Ce n’est pas un hasard si Warhol a choisi une case de Ernie Bushmiller pour sujet de sa toile. Il y a dans le visage de Nancy du graphisme à l’état pur. À l’instar de Tintin, on pourrait dire que son visage elliptique ne montre que le vide : deux prunelles noires, un trait horizontal en guise de nez, et des sourcils et une bouche pour étendre l’intensité des expressions. C’est peu. Ernie Bushmiller travaillait avec un vocabulaire particulièrement réduit, qui synthétisait le monde avec simplicité et fermeté. Souvent, il avait recours aux panneaux et aux étiquettes pour expliciter encore des traits réduits au minimum. Quelques rares images plus détaillées, comme ce gorille du 2 février 1943 ou ce clochard du 15 mars 1945, prouvent à quel point le reste de son style était construit. La sécheresse et la constance provenaient d’une sophistication calculée. La maquette de cette édition propose régulièrement des strips agrandis, respirations qui rappellent le geste de Warhol et montrent, s’il en était besoin, cette austérité du dessin.

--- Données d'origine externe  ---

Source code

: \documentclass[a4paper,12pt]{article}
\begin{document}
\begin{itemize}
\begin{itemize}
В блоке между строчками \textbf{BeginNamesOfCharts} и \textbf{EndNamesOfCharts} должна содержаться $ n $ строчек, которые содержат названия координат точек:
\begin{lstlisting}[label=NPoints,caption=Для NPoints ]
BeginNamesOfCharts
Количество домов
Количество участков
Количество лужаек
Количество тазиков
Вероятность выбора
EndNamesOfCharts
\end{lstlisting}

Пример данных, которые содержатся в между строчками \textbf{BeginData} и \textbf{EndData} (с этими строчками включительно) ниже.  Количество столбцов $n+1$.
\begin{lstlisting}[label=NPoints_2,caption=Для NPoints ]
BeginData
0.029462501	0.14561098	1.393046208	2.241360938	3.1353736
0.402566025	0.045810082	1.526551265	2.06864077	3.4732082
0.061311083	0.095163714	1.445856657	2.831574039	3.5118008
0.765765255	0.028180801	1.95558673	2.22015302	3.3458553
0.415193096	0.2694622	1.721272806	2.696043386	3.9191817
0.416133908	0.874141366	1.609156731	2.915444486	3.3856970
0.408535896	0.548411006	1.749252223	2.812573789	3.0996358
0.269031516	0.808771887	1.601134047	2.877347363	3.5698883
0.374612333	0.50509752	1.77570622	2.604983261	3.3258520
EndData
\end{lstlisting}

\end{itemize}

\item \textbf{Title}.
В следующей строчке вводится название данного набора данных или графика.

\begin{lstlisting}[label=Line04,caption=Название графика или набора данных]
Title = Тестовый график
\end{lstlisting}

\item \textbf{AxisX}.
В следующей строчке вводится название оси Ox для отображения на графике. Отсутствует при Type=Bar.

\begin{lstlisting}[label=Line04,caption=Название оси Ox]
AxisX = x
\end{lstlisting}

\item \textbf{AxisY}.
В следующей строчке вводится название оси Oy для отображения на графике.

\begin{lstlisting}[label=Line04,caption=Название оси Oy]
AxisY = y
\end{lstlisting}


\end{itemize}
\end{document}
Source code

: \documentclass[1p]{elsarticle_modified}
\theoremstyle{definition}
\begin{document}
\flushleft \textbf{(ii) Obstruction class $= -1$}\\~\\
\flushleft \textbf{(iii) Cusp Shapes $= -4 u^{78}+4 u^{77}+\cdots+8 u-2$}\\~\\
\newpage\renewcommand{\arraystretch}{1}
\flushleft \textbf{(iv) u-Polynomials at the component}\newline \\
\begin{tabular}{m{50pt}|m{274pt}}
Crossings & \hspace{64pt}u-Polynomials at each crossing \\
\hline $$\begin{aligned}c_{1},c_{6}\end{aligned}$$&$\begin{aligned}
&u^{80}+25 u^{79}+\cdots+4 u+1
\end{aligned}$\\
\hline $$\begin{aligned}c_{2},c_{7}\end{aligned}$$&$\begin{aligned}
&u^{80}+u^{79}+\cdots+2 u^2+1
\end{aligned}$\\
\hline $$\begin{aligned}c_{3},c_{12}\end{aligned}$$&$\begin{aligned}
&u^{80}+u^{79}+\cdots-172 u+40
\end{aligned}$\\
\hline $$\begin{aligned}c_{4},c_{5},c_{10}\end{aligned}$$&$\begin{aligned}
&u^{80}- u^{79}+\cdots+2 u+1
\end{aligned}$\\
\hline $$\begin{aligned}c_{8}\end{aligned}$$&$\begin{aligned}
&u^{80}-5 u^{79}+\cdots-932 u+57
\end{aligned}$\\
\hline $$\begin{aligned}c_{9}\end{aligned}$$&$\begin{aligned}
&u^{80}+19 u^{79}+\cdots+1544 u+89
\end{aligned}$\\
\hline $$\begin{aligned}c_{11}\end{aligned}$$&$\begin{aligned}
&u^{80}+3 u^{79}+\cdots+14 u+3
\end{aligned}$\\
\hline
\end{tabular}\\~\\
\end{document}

Très logiquement, Bushmiller donnait à ses bandes une forte dimension visuelle. Chaque gag pourrait se réduire à une case-maître, une idée graphique qui oppose deux principes et surprend le lecteur. Le reste de la bande n’est là que pour insérer cette case dans une histoire. Ainsi, si Sluggo utilise un réverbère comme boule de cristal, c’est parce qu’un policier lui a confisqué sa boule d’origine ; et s’il déclare qu’il préférerait être une pieuvre plutôt qu’un lapin, l’explication nous est donnée en image.
L’enchaînement visuel se fait avec une grande efficacité, nous donnant l’impression d’une tranquille innocence. Certes, ces strips de 1943-1945 laissent entrevoir la guerre et ses difficultés. Mais comme le souligne la préface, cette Amérique est libre et opulente, une Amérique où les sodas et la télévision rythment la vie de tous les jours. Le retour régulier du thème de la défense du pays contribue à cette logique simple et directe. Nulle mauvaise conscience ne teinte le strip dans lequel Nancy veut effacer le Japon de la carte d’un coup d’obus.
C’est l’enfance à l’état pur, celle des nostalgiques et des Garçons Perdus. Nancy et Sluggo vivent dans un monde immuable, où les thèmes ne durent que quelques semaines avant de disparaître sans laisser de traces. Nancy adopte un singe, un cochon, mais les oublie aussitôt. Elle reste une icône, arborant sa chevelure ébouriffée et son ruban en papillon, bien avant que Daisy, Minnie ou Mafalda en fassent autant.

Nous sommes bien loin des Peanuts, autre bande à hauteur d’enfant. Schultz continuera de pratiquer l’épuration du trait ; mais ce sera au prix d’une revalorisation des dialogues, et d’un doute constant envers la société américaine et ses valeurs. Nancy apparaît au contraire comme un îlot d’optimisme, un monde joyeux qui nous plonge dans une enfance idéale.